INPUT DATA:
[Start of Attachment]

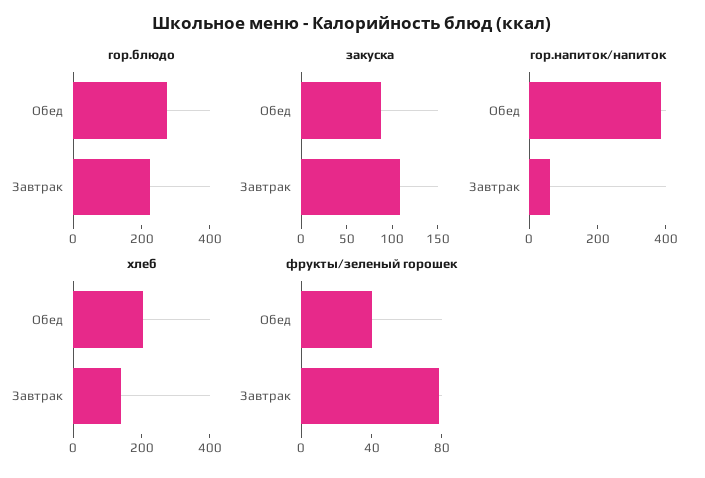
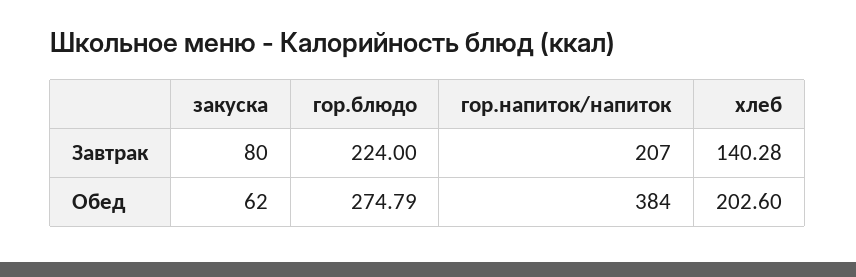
  {
    "гор.блюдо": {
      "Обед": 274.79,
      "Завтрак": 224
    },
    "закуска": {
-     "Обед": 90,
+     "Обед": 62,
-     "Завтрак": 110
+     "Завтрак": 80
    },
    "гор.напиток/напиток": {
      "Обед": 384,
-     "Завтрак": 50
+     "Завтрак": 207
    },
    "хлеб": {
      "Обед": 202.6,
      "Завтрак": 140.28
-   },
+   }
-   "фрукты/зеленый горошек": {
-     "Обед": 40,
-     "Завтрак": 80
-   }
  }

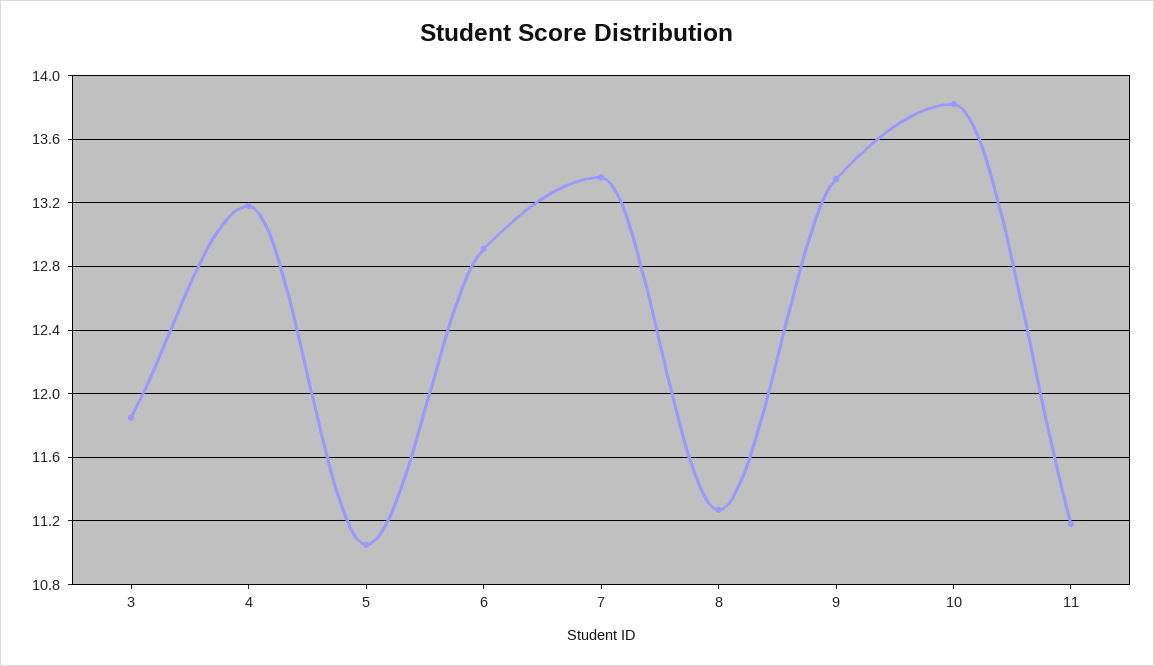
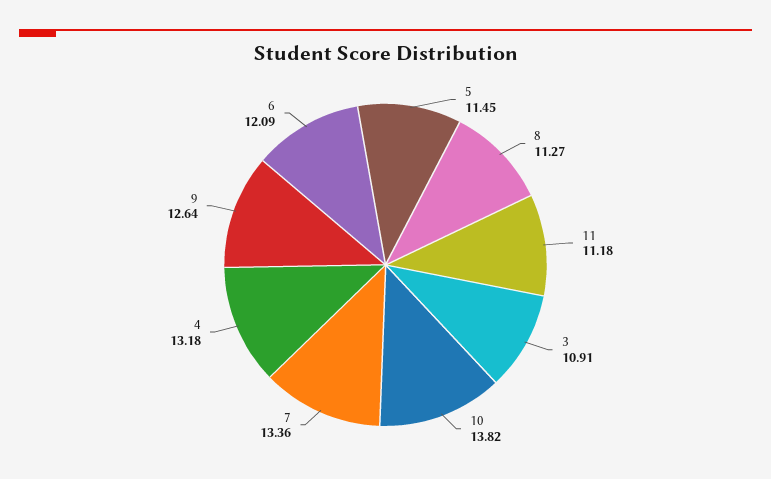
  {
-   "3": 11.85,
+   "3": 10.91,
    "4": 13.18,
-   "5": 11.05,
+   "5": 11.45,
-   "6": 12.9,
+   "6": 12.09,
    "7": 13.36,
    "8": 11.27,
-   "9": 13.35,
+   "9": 12.64,
    "10": 13.82,
    "11": 11.18
  }

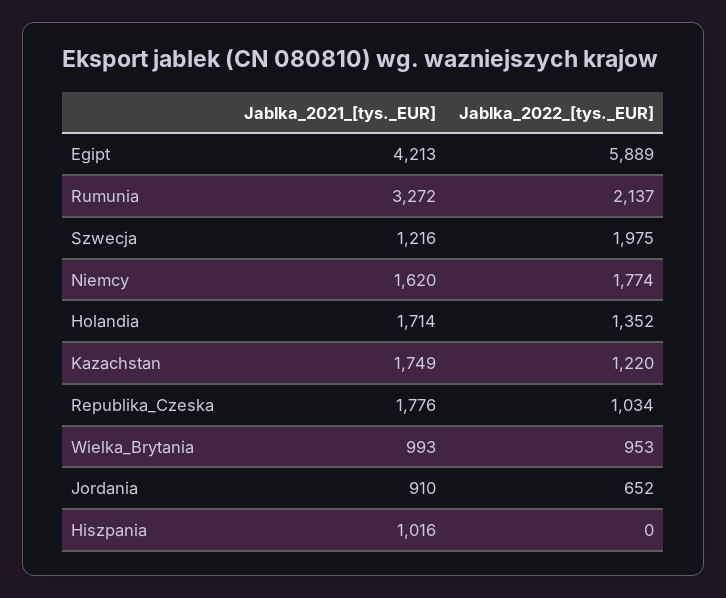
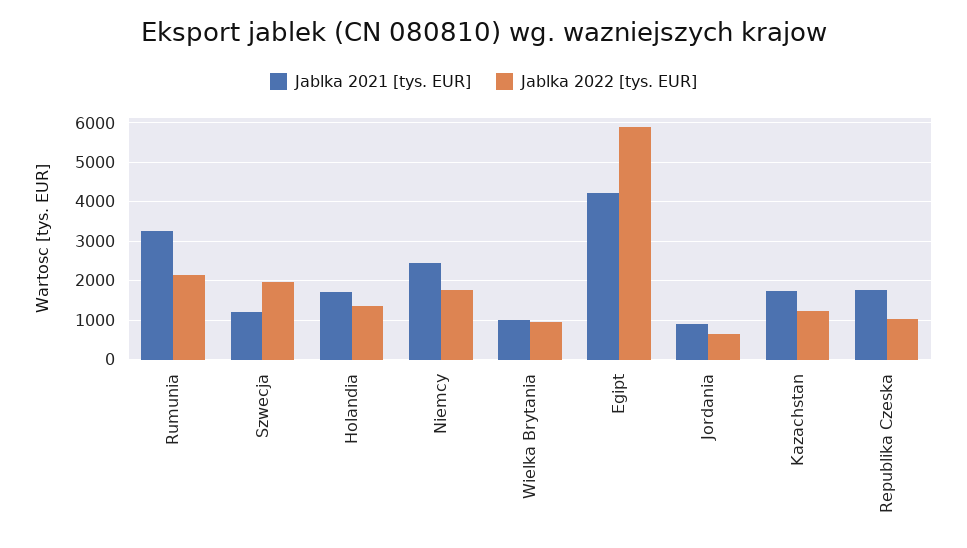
  {
    "Jablka_2021_[tys._EUR]": {
      "Egipt": 4213,
      "Rumunia": 3272,
      "Szwecja": 1216,
-     "Niemcy": 1620,
+     "Niemcy": 2400,
      "Holandia": 1714,
      "Kazachstan": 1749,
      "Republika_Czeska": 1776,
      "Wielka_Brytania": 993,
-     "Jordania": 910,
+     "Jordania": 910
-     "Hiszpania": 1016
    },
    "Jablka_2022_[tys._EUR]": {
      "Egipt": 5889,
      "Rumunia": 2137,
      "Szwecja": 1975,
      "Niemcy": 1774,
      "Holandia": 1352,
      "Kazachstan": 1220,
      "Republika_Czeska": 1034,
      "Wielka_Brytania": 953,
-     "Jordania": 652,
+     "Jordania": 652
-     "Hiszpania": 0
    }
  }

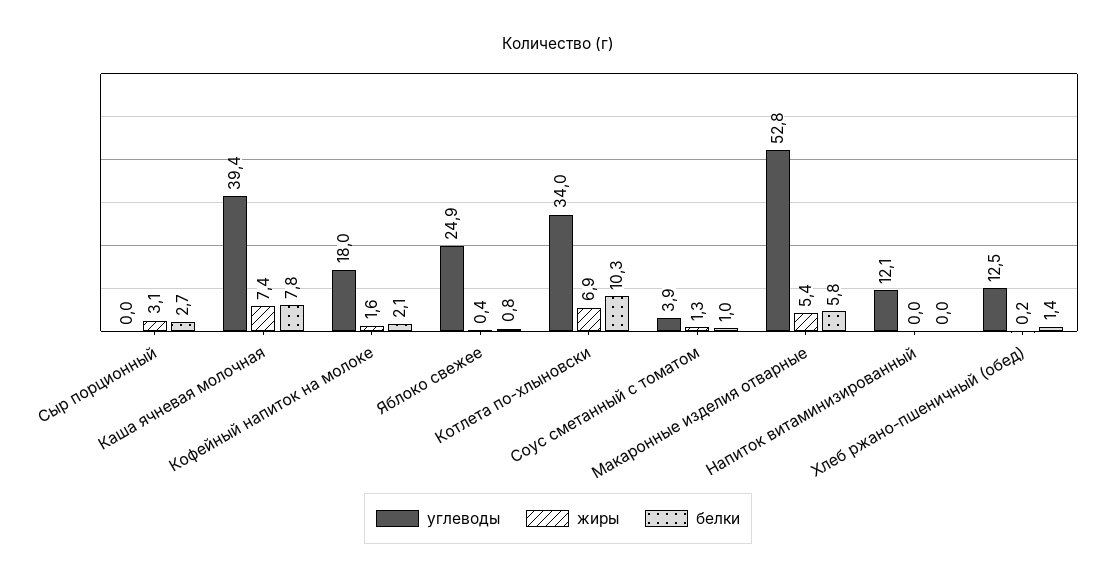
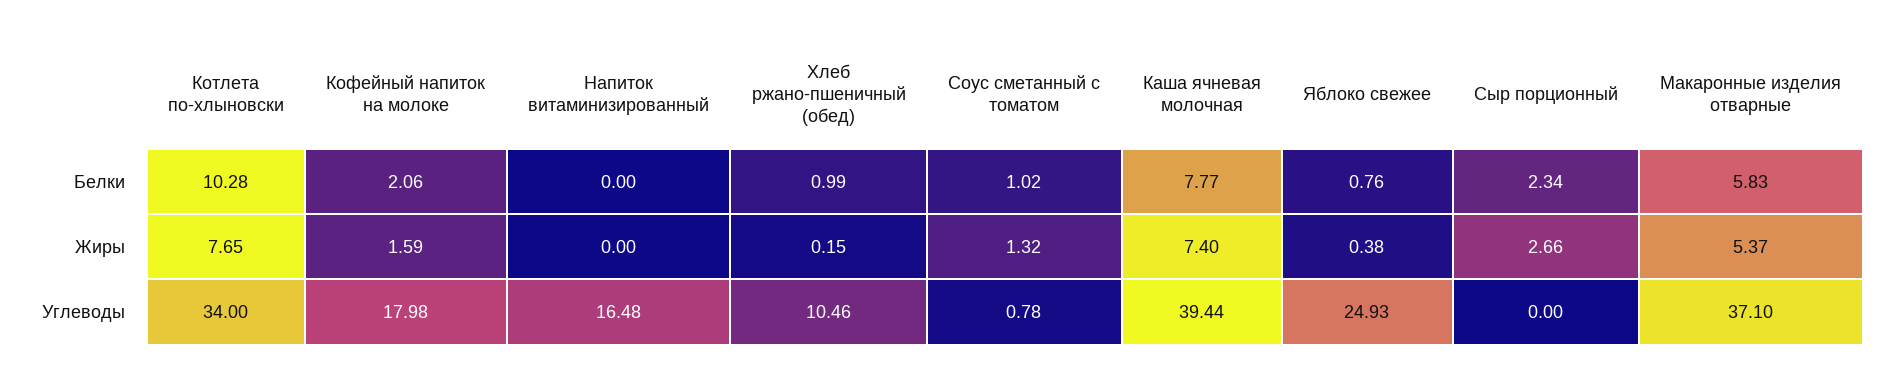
  {
    "углеводы": {
      "Сыр порционный": 0,
      "Каша ячневая молочная": 39.44,
      "Кофейный напиток на молоке": 17.98,
      "Яблоко свежее": 24.93,
      "Котлета по-хлыновски": 34,
-     "Соус сметанный с томатом": 3.9,
+     "Соус сметанный с томатом": 0.78,
-     "Макаронные изделия отварные": 52.8,
+     "Макаронные изделия отварные": 37.1,
-     "Напиток витаминизированный": 12.1,
+     "Напиток витаминизированный": 16.48,
-     "Хлеб ржано-пшеничный (обед)": 12.5
+     "Хлеб ржано-пшеничный (обед)": 10.46
    },
    "жиры": {
-     "Сыр порционный": 3.1,
+     "Сыр порционный": 2.66,
      "Каша ячневая молочная": 7.4,
      "Кофейный напиток на молоке": 1.59,
      "Яблоко свежее": 0.38,
-     "Котлета по-хлыновски": 6.9,
+     "Котлета по-хлыновски": 7.65,
      "Соус сметанный с томатом": 1.32,
      "Макаронные изделия отварные": 5.37,
      "Напиток витаминизированный": 0,
      "Хлеб ржано-пшеничный (обед)": 0.15
    },
    "белки": {
-     "Сыр порционный": 2.7,
+     "Сыр порционный": 2.34,
      "Каша ячневая молочная": 7.77,
      "Кофейный напиток на молоке": 2.06,
      "Яблоко свежее": 0.76,
      "Котлета по-хлыновски": 10.28,
      "Соус сметанный с томатом": 1.02,
      "Макаронные изделия отварные": 5.83,
      "Напиток витаминизированный": 0,
-     "Хлеб ржано-пшеничный (обед)": 1.4
+     "Хлеб ржано-пшеничный (обед)": 0.99
    }
  }

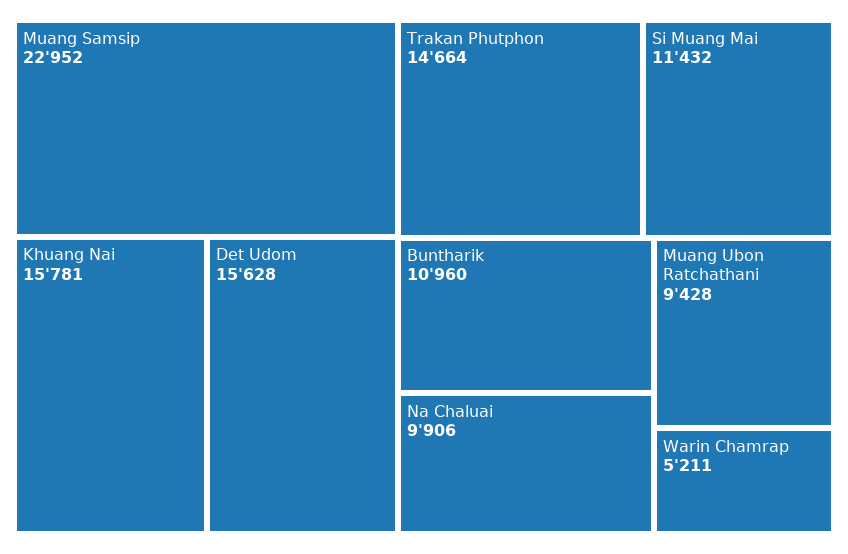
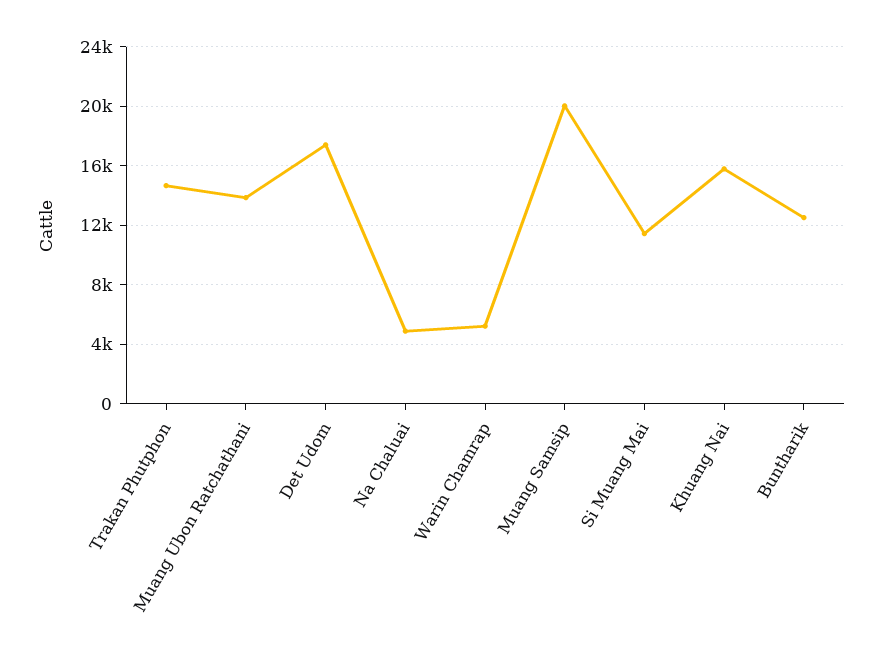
  {
-   "Muang Samsip": 22952,
+   "Muang Samsip": 20000,
    "Khuang Nai": 15781,
-   "Det Udom": 15628,
+   "Det Udom": 17500,
    "Trakan Phutphon": 14664,
    "Si Muang Mai": 11432,
-   "Buntharik": 10960,
+   "Buntharik": 12500,
-   "Na Chaluai": 9906,
+   "Na Chaluai": 5000,
-   "Muang Ubon Ratchathani": 9428,
+   "Muang Ubon Ratchathani": 14000,
    "Warin Chamrap": 5211
  }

[End of Attachment]

TASK GOAL:
Write out the records above exactly as they appear, leaving out any pictures.

WRITTEN SOLUTION:
  {
    "гор.блюдо": {
      "Обед": 274.79,
      "Завтрак": 224
    },
    "закуска": {
-     "Обед": 90,
+     "Обед": 62,
-     "Завтрак": 110
+     "Завтрак": 80
    },
    "гор.напиток/напиток": {
      "Обед": 384,
-     "Завтрак": 50
+     "Завтрак": 207
    },
    "хлеб": {
      "Обед": 202.6,
      "Завтрак": 140.28
-   },
+   }
-   "фрукты/зеленый горошек": {
-     "Обед": 40,
-     "Завтрак": 80
-   }
  }

  {
-   "3": 11.85,
+   "3": 10.91,
    "4": 13.18,
-   "5": 11.05,
+   "5": 11.45,
-   "6": 12.9,
+   "6": 12.09,
    "7": 13.36,
    "8": 11.27,
-   "9": 13.35,
+   "9": 12.64,
    "10": 13.82,
    "11": 11.18
  }

  {
    "Jablka_2021_[tys._EUR]": {
      "Egipt": 4213,
      "Rumunia": 3272,
      "Szwecja": 1216,
-     "Niemcy": 1620,
+     "Niemcy": 2400,
      "Holandia": 1714,
      "Kazachstan": 1749,
      "Republika_Czeska": 1776,
      "Wielka_Brytania": 993,
-     "Jordania": 910,
+     "Jordania": 910
-     "Hiszpania": 1016
    },
    "Jablka_2022_[tys._EUR]": {
      "Egipt": 5889,
      "Rumunia": 2137,
      "Szwecja": 1975,
      "Niemcy": 1774,
      "Holandia": 1352,
      "Kazachstan": 1220,
      "Republika_Czeska": 1034,
      "Wielka_Brytania": 953,
-     "Jordania": 652,
+     "Jordania": 652
-     "Hiszpania": 0
    }
  }

  {
    "углеводы": {
      "Сыр порционный": 0,
      "Каша ячневая молочная": 39.44,
      "Кофейный напиток на молоке": 17.98,
      "Яблоко свежее": 24.93,
      "Котлета по-хлыновски": 34,
-     "Соус сметанный с томатом": 3.9,
+     "Соус сметанный с томатом": 0.78,
-     "Макаронные изделия отварные": 52.8,
+     "Макаронные изделия отварные": 37.1,
-     "Напиток витаминизированный": 12.1,
+     "Напиток витаминизированный": 16.48,
-     "Хлеб ржано-пшеничный (обед)": 12.5
+     "Хлеб ржано-пшеничный (обед)": 10.46
    },
    "жиры": {
-     "Сыр порционный": 3.1,
+     "Сыр порционный": 2.66,
      "Каша ячневая молочная": 7.4,
      "Кофейный напиток на молоке": 1.59,
      "Яблоко свежее": 0.38,
-     "Котлета по-хлыновски": 6.9,
+     "Котлета по-хлыновски": 7.65,
      "Соус сметанный с томатом": 1.32,
      "Макаронные изделия отварные": 5.37,
      "Напиток витаминизированный": 0,
      "Хлеб ржано-пшеничный (обед)": 0.15
    },
    "белки": {
-     "Сыр порционный": 2.7,
+     "Сыр порционный": 2.34,
      "Каша ячневая молочная": 7.77,
      "Кофейный напиток на молоке": 2.06,
      "Яблоко свежее": 0.76,
      "Котлета по-хлыновски": 10.28,
      "Соус сметанный с томатом": 1.02,
      "Макаронные изделия отварные": 5.83,
      "Напиток витаминизированный": 0,
-     "Хлеб ржано-пшеничный (обед)": 1.4
+     "Хлеб ржано-пшеничный (обед)": 0.99
    }
  }

  {
-   "Muang Samsip": 22952,
+   "Muang Samsip": 20000,
    "Khuang Nai": 15781,
-   "Det Udom": 15628,
+   "Det Udom": 17500,
    "Trakan Phutphon": 14664,
    "Si Muang Mai": 11432,
-   "Buntharik": 10960,
+   "Buntharik": 12500,
-   "Na Chaluai": 9906,
+   "Na Chaluai": 5000,
-   "Muang Ubon Ratchathani": 9428,
+   "Muang Ubon Ratchathani": 14000,
    "Warin Chamrap": 5211
  }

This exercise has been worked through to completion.